The student debt problem in the US is really two problems. The first is that a college degree is more expensive than it used to be, and students are graduating with higher debt loads than ever. The second is that some students are struggling to pay back their debt.
But those problems don't affect the same people. This is obvious in a new, detailed set of interactive maps from the Washington Center for Equitable Growth, based on data from Experian, showing student loan balances, median incomes, and delinquency by zip code.
When you look at individual states or metropolitan areas, you see that the zip codes with high average loan balances aren't the same as those where delinquency is high. In fact, they're almost reversed. Here are the loan balances around Washington, DC, where a darker color indicates a higher balance:
And here are the delinquencies.

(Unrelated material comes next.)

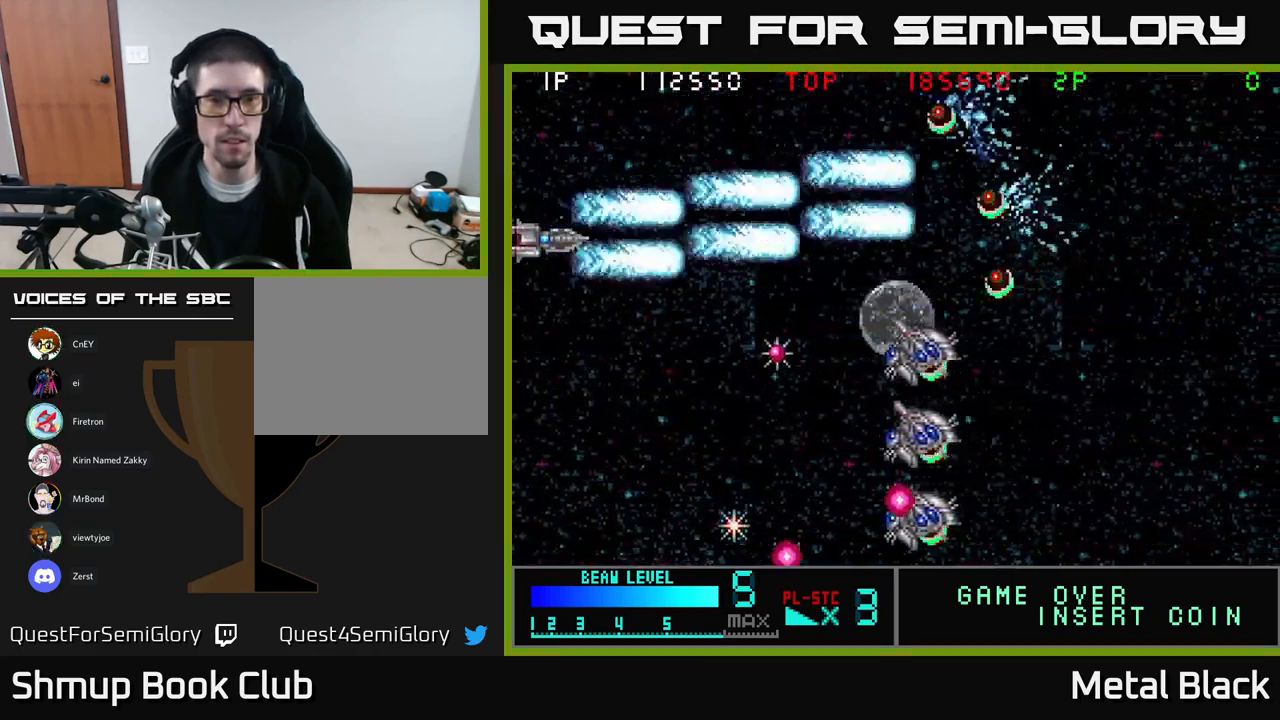
{"buttons": ["A", "DPAD_DOWN"], "events": [[34, "A", "down"], [200, "A", "up"], [250, "A", "down"], [400, "A", "up"], [450, "A", "down"]]}
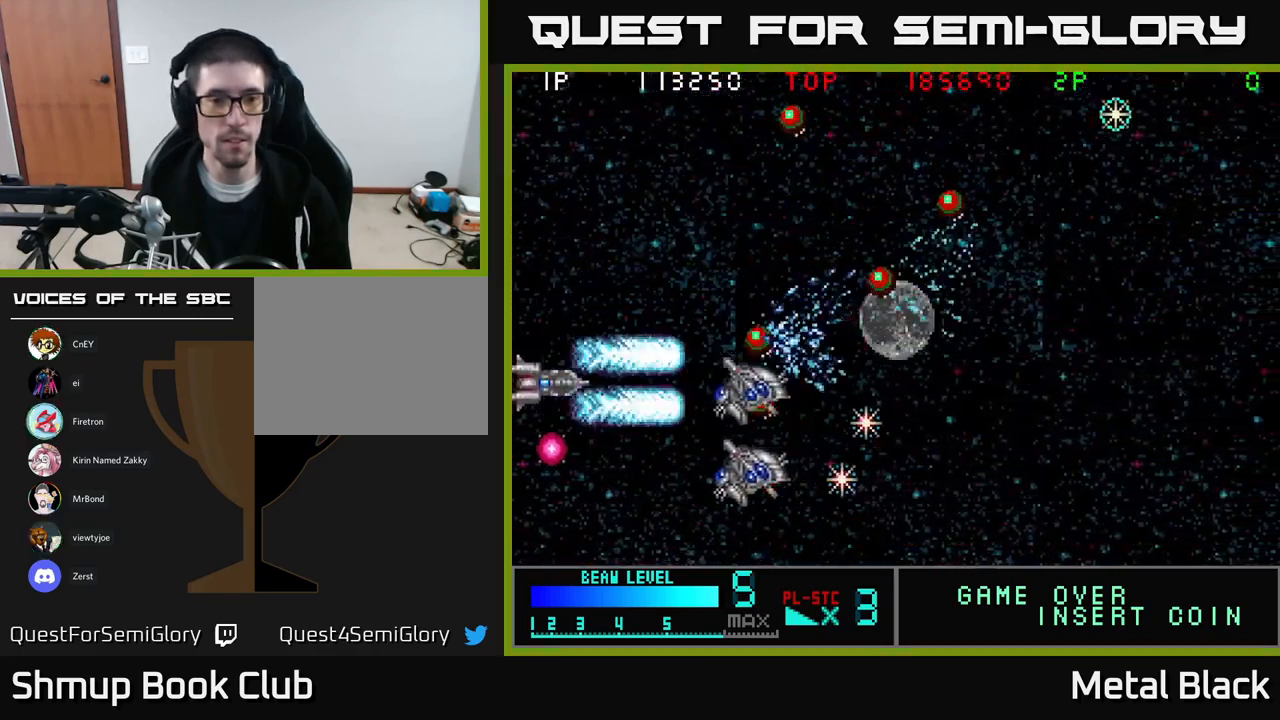
{"buttons": ["DPAD_LEFT"], "events": [[117, "A", "up"], [134, "DPAD_DOWN", "up"], [167, "A", "down"], [217, "DPAD_RIGHT", "down"], [300, "A", "up"], [334, "DPAD_DOWN", "down"], [334, "DPAD_RIGHT", "up"], [350, "A", "down"], [484, "A", "up"], [484, "DPAD_DOWN", "up"], [500, "DPAD_LEFT", "down"]]}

A darker shade indicates more people are delinquent:
The highest loan balances are in some of the city's wealthiest areas — its northwest side and suburbs, home to doctors, lawyers, and government officials. The poorer southeast quadrant and the zip codes of southeast Maryland don't have the high loan balances that come with residents with graduate degrees. But the ones who have loans in those areas really are struggling.
The same pattern of high balances not matching high delinquency rates shows up in other states and cities across the country.
This contradiction, that the people who borrow the most in student loans often end up doing fine, makes it hard to create a sensible student loan policy. Many people think of the student loan problem as all about balances. But it's really about the hidden, struggling borrowers, whose inability to pay back their loans can follow them for life.